Task to complete: Copy the records exactly, from the line containing "Camera spec: lens" through the line containing "0.041922, 0.961609, -0.293705]]", both included, and leave the pictures out of your answer.

Record extracts:
-*-*-
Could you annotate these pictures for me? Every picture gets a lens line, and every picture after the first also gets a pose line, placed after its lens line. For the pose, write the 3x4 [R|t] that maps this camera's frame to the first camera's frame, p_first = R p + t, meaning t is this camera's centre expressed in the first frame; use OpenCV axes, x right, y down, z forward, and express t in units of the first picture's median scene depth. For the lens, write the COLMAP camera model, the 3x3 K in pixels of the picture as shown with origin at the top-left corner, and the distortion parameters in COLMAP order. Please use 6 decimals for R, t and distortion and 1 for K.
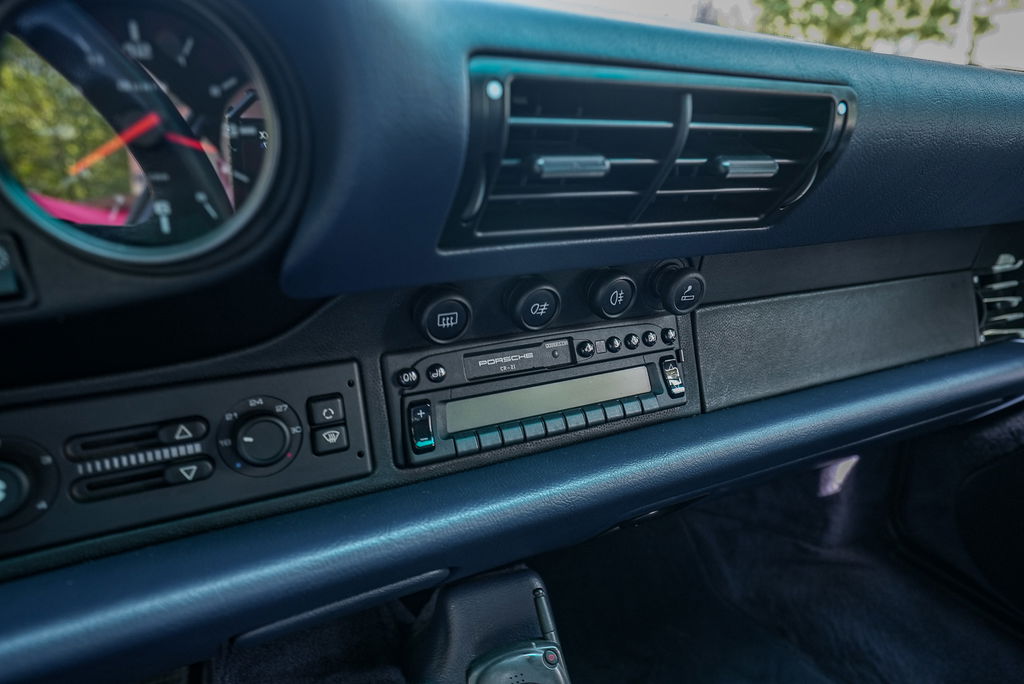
-*-*-
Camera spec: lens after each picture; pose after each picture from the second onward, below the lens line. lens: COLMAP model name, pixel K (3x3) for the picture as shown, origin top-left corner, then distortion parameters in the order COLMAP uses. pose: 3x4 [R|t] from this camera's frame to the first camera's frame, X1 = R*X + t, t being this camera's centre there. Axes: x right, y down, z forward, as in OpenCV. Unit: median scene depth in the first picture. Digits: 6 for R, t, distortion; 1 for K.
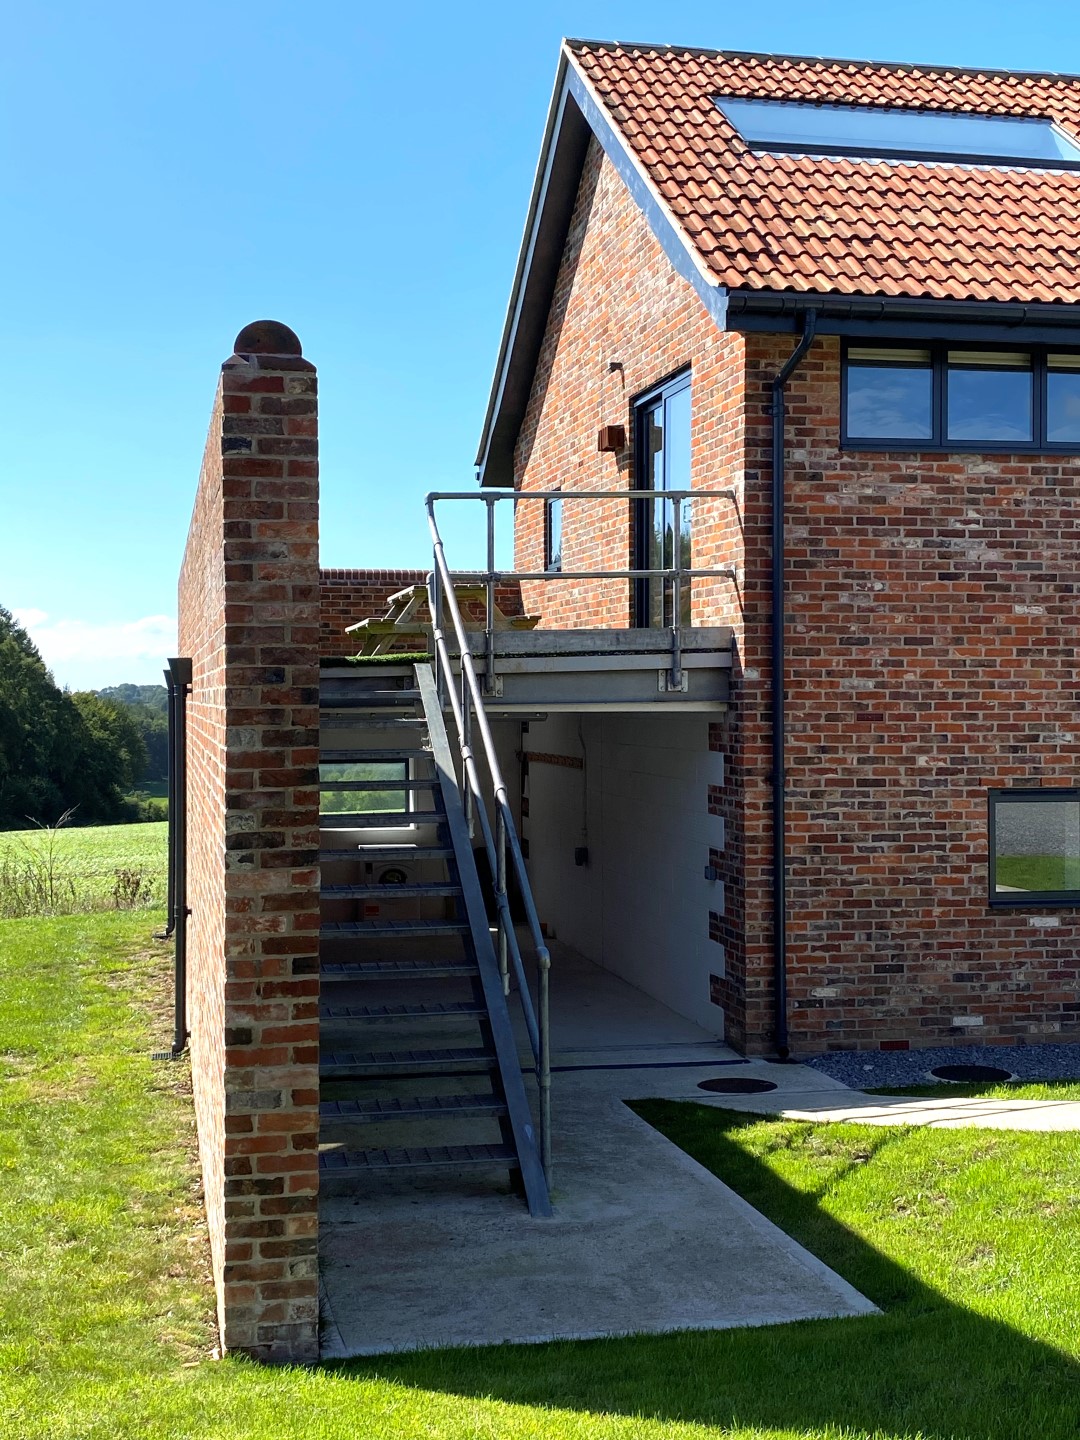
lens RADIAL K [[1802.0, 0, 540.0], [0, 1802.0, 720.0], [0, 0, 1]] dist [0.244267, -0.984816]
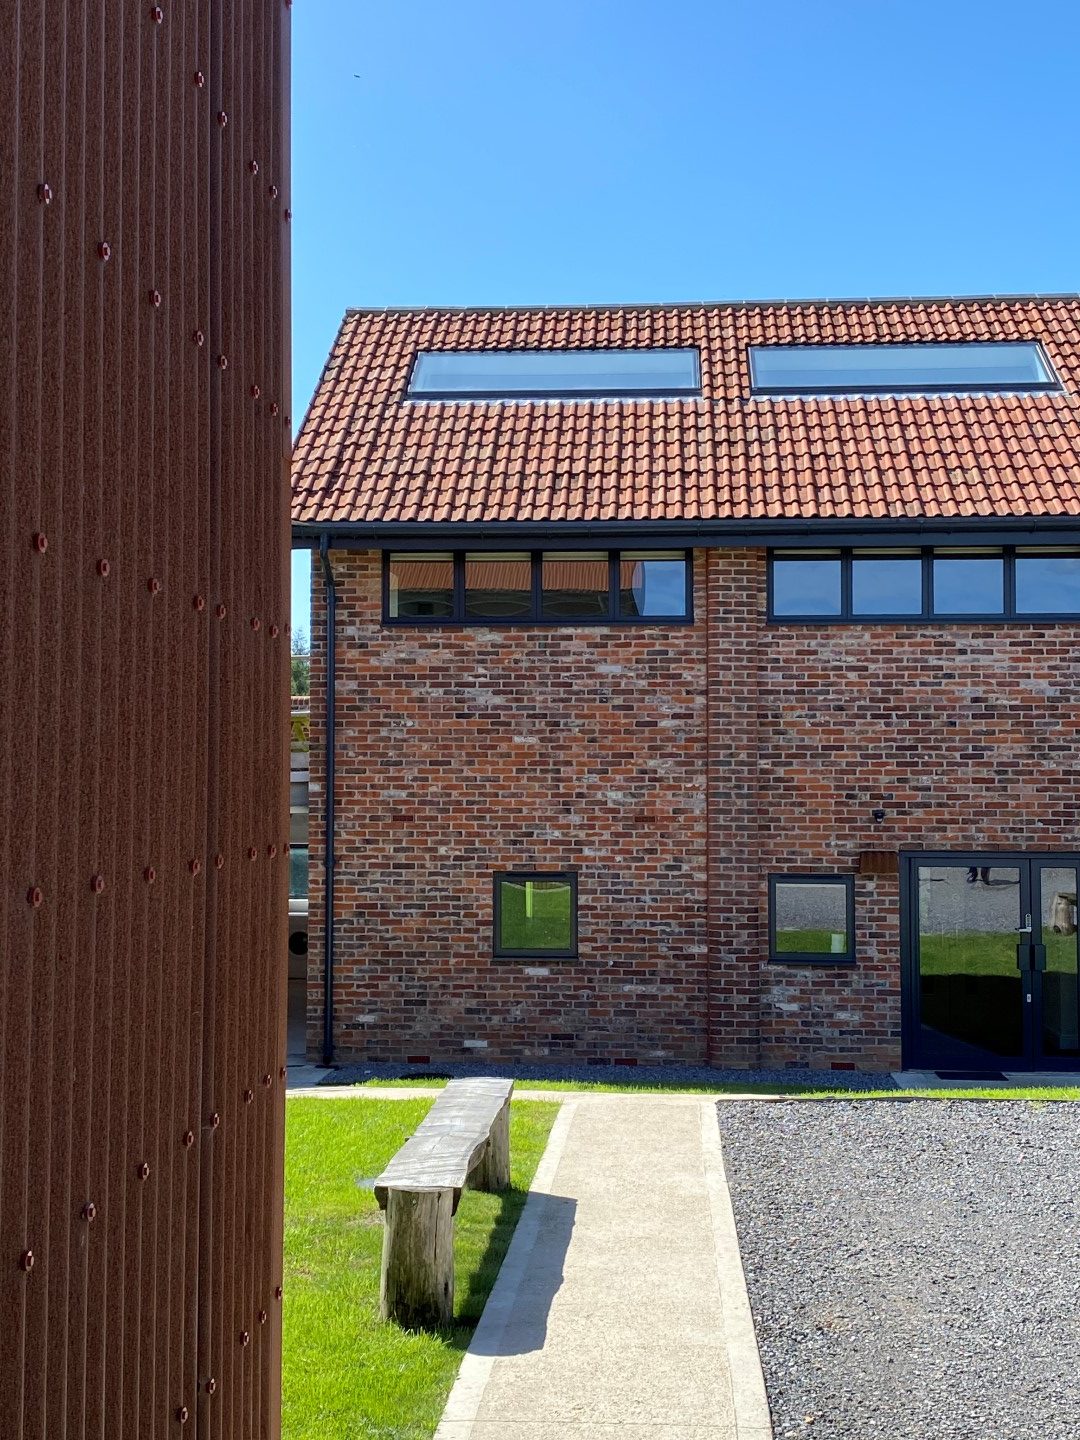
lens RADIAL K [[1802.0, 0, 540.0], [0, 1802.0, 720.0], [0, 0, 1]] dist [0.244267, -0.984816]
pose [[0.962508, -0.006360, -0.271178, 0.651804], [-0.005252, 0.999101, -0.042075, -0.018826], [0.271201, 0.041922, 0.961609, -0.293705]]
-*-*-
Output for this exercise:
Camera spec: lens after each picture; pose after each picture from the second onward, below the lens line. lens: COLMAP model name, pixel K (3x3) for the picture as shown, origin top-left corner, then distortion parameters in the order COLMAP uses. pose: 3x4 [R|t] from this camera's frame to the first camera's frame, X1 = R*X + t, t being this camera's centre there. Axes: x right, y down, z forward, as in OpenCV. Unit: median scene depth in the first picture. Digits: 6 for R, t, distortion; 1 for K.
lens RADIAL K [[1802.0, 0, 540.0], [0, 1802.0, 720.0], [0, 0, 1]] dist [0.244267, -0.984816]
lens RADIAL K [[1802.0, 0, 540.0], [0, 1802.0, 720.0], [0, 0, 1]] dist [0.244267, -0.984816]
pose [[0.962508, -0.006360, -0.271178, 0.651804], [-0.005252, 0.999101, -0.042075, -0.018826], [0.271201, 0.041922, 0.961609, -0.293705]]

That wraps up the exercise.